PROBLEM TO SOLVE |
When the records are reproduced, each one must match exactly, and no picture may be kept.

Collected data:
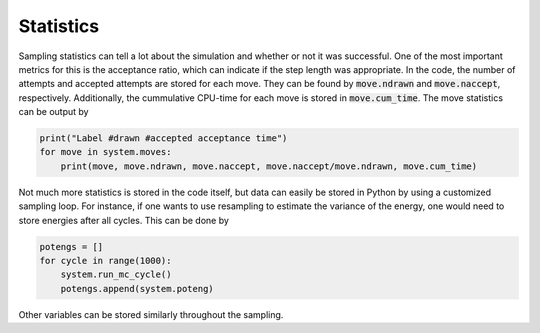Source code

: Statistics
----------

Sampling statistics can tell a lot about the simulation and whether or not it was successful. One of the most important metrics for this is the acceptance ratio, which can indicate if the step length was appropriate. In the code, the number of attempts and accepted attempts are stored for each move. They can be found by :code:`move.ndrawn` and :code:`move.naccept`, respectively. Additionally, the cummulative CPU-time for each move is stored in :code:`move.cum_time`. The move statistics can be output by

.. code-block:: python

   print("Label #drawn #accepted acceptance time")
   for move in system.moves:
       print(move, move.ndrawn, move.naccept, move.naccept/move.ndrawn, move.cum_time)

Not much more statistics is stored in the code itself, but data can easily be stored in Python by using a customized sampling loop. For instance, if one wants to use resampling to estimate the variance of the energy, one would need to store energies after all cycles. This can be done by

.. code-block:: python

   potengs = []
   for cycle in range(1000):
       system.run_mc_cycle()
       potengs.append(system.poteng)

Other variables can be stored similarly throughout the sampling.

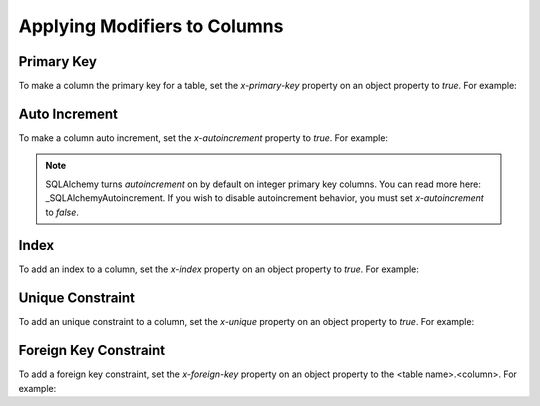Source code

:Applying Modifiers to Columns
=============================

Primary Key
-----------

To make a column the primary key for a table, set the *x-primary-key* property
on an object property to *true*. For example:

.. code-block:: yaml
   :linenos:

   Employee:
      type: object
      x-tablename: employee
      properties:
        id:
          type: integer
          x-primary-key: true
        name:
          type: string

Auto Increment
--------------

To make a column auto increment, set the *x-autoincrement* property to *true*.
For example:

.. code-block:: yaml
   :linenos:

   Employee:
      type: object
      x-tablename: employee
      properties:
        id:
          type: integer
          x-primary-key: true
          x-autoincrement: true
        name:
          type: string

.. note::
    SQLAlchemy turns *autoincrement* on by default on integer primary key
    columns. You can read more here: _SQLAlchemyAutoincrement. If you wish to
    disable autoincrement behavior, you must set *x-autoincrement* to *false*.
.. _SQLAlchemyAutoincrement: https://docs.sqlalchemy.org/en/13/core/metadata.html?highlight=autoincrement#sqlalchemy.schema.Column.__init__

Index
-----

To add an index to a column, set the *x-index* property on an object property
to *true*. For example:

.. code-block:: yaml
   :linenos:

   Employee:
      type: object
      x-tablename: employee
      properties:
        id:
          type: integer
        name:
          type: string
          x-index: true

Unique Constraint
-----------------

To add an unique constraint to a column, set the *x-unique* property on an
object property to *true*. For example:

.. code-block:: yaml
   :linenos:

   Employee:
      type: object
      x-tablename: employee
      properties:
        id:
          type: integer
        name:
          type: string
          x-unique: true

Foreign Key Constraint
----------------------

To add a foreign key constraint, set the *x-foreign-key* property on an object
property to the <table name>.<column>. For example:

.. code-block:: yaml
   :linenos:

   Division:
      type: object
      x-tablename: division
      properties:
        id:
          type: integer
        name:
          type: string
          x-unique: true
   Employee:
      type: object
      x-tablename: employee
      properties:
        id:
          type: integer
        name:
          type: string
        division_id:
          type: integer
          x-foreign-key: division.id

ANSWER TO THIS TASK |
Source code

: Statistics
----------

Sampling statistics can tell a lot about the simulation and whether or not it was successful. One of the most important metrics for this is the acceptance ratio, which can indicate if the step length was appropriate. In the code, the number of attempts and accepted attempts are stored for each move. They can be found by :code:`move.ndrawn` and :code:`move.naccept`, respectively. Additionally, the cummulative CPU-time for each move is stored in :code:`move.cum_time`. The move statistics can be output by

.. code-block:: python

   print("Label #drawn #accepted acceptance time")
   for move in system.moves:
       print(move, move.ndrawn, move.naccept, move.naccept/move.ndrawn, move.cum_time)

Not much more statistics is stored in the code itself, but data can easily be stored in Python by using a customized sampling loop. For instance, if one wants to use resampling to estimate the variance of the energy, one would need to store energies after all cycles. This can be done by

.. code-block:: python

   potengs = []
   for cycle in range(1000):
       system.run_mc_cycle()
       potengs.append(system.poteng)

Other variables can be stored similarly throughout the sampling.

Source code

:Applying Modifiers to Columns
=============================

Primary Key
-----------

To make a column the primary key for a table, set the *x-primary-key* property
on an object property to *true*. For example:

.. code-block:: yaml
   :linenos:

   Employee:
      type: object
      x-tablename: employee
      properties:
        id:
          type: integer
          x-primary-key: true
        name:
          type: string

Auto Increment
--------------

To make a column auto increment, set the *x-autoincrement* property to *true*.
For example:

.. code-block:: yaml
   :linenos:

   Employee:
      type: object
      x-tablename: employee
      properties:
        id:
          type: integer
          x-primary-key: true
          x-autoincrement: true
        name:
          type: string

.. note::
    SQLAlchemy turns *autoincrement* on by default on integer primary key
    columns. You can read more here: _SQLAlchemyAutoincrement. If you wish to
    disable autoincrement behavior, you must set *x-autoincrement* to *false*.
.. _SQLAlchemyAutoincrement: https://docs.sqlalchemy.org/en/13/core/metadata.html?highlight=autoincrement#sqlalchemy.schema.Column.__init__

Index
-----

To add an index to a column, set the *x-index* property on an object property
to *true*. For example:

.. code-block:: yaml
   :linenos:

   Employee:
      type: object
      x-tablename: employee
      properties:
        id:
          type: integer
        name:
          type: string
          x-index: true

Unique Constraint
-----------------

To add an unique constraint to a column, set the *x-unique* property on an
object property to *true*. For example:

.. code-block:: yaml
   :linenos:

   Employee:
      type: object
      x-tablename: employee
      properties:
        id:
          type: integer
        name:
          type: string
          x-unique: true

Foreign Key Constraint
----------------------

To add a foreign key constraint, set the *x-foreign-key* property on an object
property to the <table name>.<column>. For example:

.. code-block:: yaml
   :linenos:

   Division:
      type: object
      x-tablename: division
      properties:
        id:
          type: integer
        name:
          type: string
          x-unique: true
   Employee:
      type: object
      x-tablename: employee
      properties:
        id:
          type: integer
        name:
          type: string
        division_id:
          type: integer
          x-foreign-key: division.id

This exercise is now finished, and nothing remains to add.